▸ **What to do**
All of the data below is to be returned unaltered.

--- Information shown ---

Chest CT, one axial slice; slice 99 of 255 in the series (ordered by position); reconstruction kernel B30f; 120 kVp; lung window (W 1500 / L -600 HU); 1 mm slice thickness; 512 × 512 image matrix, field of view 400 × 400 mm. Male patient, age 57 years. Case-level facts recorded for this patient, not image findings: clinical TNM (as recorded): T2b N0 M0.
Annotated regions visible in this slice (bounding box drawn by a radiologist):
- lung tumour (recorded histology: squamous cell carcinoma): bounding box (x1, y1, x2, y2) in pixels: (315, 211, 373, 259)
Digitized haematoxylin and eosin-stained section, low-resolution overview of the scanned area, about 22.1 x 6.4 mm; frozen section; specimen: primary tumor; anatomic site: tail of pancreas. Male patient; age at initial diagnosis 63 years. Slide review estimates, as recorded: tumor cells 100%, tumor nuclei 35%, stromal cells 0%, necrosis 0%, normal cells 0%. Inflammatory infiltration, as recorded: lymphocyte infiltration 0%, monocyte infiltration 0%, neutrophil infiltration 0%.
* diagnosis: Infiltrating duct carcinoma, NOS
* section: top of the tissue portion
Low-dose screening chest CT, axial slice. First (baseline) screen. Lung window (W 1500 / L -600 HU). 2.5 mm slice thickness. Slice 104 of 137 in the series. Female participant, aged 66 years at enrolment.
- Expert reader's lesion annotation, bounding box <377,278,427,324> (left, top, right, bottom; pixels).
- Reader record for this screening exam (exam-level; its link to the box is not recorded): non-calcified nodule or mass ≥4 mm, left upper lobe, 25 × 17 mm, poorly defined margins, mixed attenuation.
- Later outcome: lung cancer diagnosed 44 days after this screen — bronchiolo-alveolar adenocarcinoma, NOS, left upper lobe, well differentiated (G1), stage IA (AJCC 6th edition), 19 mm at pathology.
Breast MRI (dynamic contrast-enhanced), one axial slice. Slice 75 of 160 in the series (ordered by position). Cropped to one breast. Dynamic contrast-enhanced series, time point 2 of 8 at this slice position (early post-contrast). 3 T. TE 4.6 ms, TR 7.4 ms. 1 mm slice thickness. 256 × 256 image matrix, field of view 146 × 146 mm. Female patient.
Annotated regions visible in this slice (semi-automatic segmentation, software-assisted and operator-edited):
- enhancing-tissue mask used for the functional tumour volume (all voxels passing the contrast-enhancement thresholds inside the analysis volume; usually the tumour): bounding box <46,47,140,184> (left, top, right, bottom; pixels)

---

▸ **Result of this task**
Chest CT, one axial slice; slice 99 of 255 in the series (ordered by position); reconstruction kernel B30f; 120 kVp; lung window (W 1500 / L -600 HU); 1 mm slice thickness; 512 × 512 image matrix, field of view 400 × 400 mm. Male patient, age 57 years. Case-level facts recorded for this patient, not image findings: clinical TNM (as recorded): T2b N0 M0.
Annotated regions visible in this slice (bounding box drawn by a radiologist):
- lung tumour (recorded histology: squamous cell carcinoma): bounding box (x1, y1, x2, y2) in pixels: (315, 211, 373, 259)
Digitized haematoxylin and eosin-stained section, low-resolution overview of the scanned area, about 22.1 x 6.4 mm; frozen section; specimen: primary tumor; anatomic site: tail of pancreas. Male patient; age at initial diagnosis 63 years. Slide review estimates, as recorded: tumor cells 100%, tumor nuclei 35%, stromal cells 0%, necrosis 0%, normal cells 0%. Inflammatory infiltration, as recorded: lymphocyte infiltration 0%, monocyte infiltration 0%, neutrophil infiltration 0%.
* diagnosis: Infiltrating duct carcinoma, NOS
* section: top of the tissue portion
Low-dose screening chest CT, axial slice. First (baseline) screen. Lung window (W 1500 / L -600 HU). 2.5 mm slice thickness. Slice 104 of 137 in the series. Female participant, aged 66 years at enrolment.
- Expert reader's lesion annotation, bounding box <377,278,427,324> (left, top, right, bottom; pixels).
- Reader record for this screening exam (exam-level; its link to the box is not recorded): non-calcified nodule or mass ≥4 mm, left upper lobe, 25 × 17 mm, poorly defined margins, mixed attenuation.
- Later outcome: lung cancer diagnosed 44 days after this screen — bronchiolo-alveolar adenocarcinoma, NOS, left upper lobe, well differentiated (G1), stage IA (AJCC 6th edition), 19 mm at pathology.
Breast MRI (dynamic contrast-enhanced), one axial slice. Slice 75 of 160 in the series (ordered by position). Cropped to one breast. Dynamic contrast-enhanced series, time point 2 of 8 at this slice position (early post-contrast). 3 T. TE 4.6 ms, TR 7.4 ms. 1 mm slice thickness. 256 × 256 image matrix, field of view 146 × 146 mm. Female patient.
Annotated regions visible in this slice (semi-automatic segmentation, software-assisted and operator-edited):
- enhancing-tissue mask used for the functional tumour volume (all voxels passing the contrast-enhancement thresholds inside the analysis volume; usually the tumour): bounding box <46,47,140,184> (left, top, right, bottom; pixels)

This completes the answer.